**Problem details:**
State the number of lines in the records that contain "tray", with no other words.

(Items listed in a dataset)
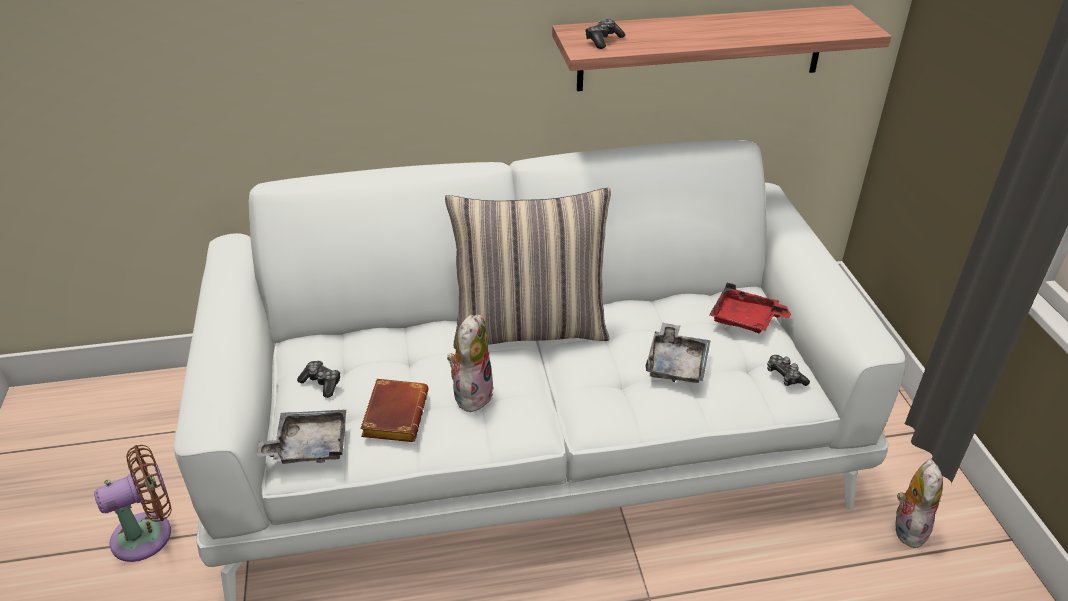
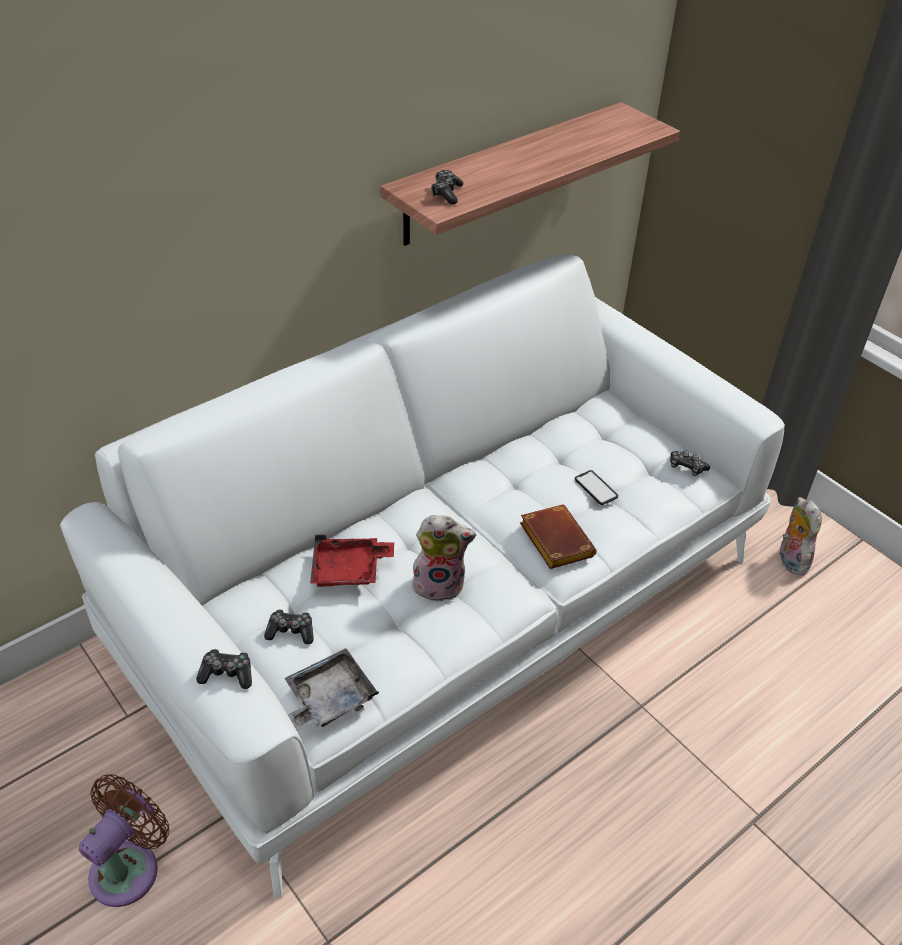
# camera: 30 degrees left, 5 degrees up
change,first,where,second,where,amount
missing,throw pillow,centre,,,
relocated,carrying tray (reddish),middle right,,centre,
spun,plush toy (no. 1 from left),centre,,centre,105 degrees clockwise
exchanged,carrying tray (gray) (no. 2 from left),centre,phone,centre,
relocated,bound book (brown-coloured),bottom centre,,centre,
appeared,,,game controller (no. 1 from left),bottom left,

**Answer section:**
2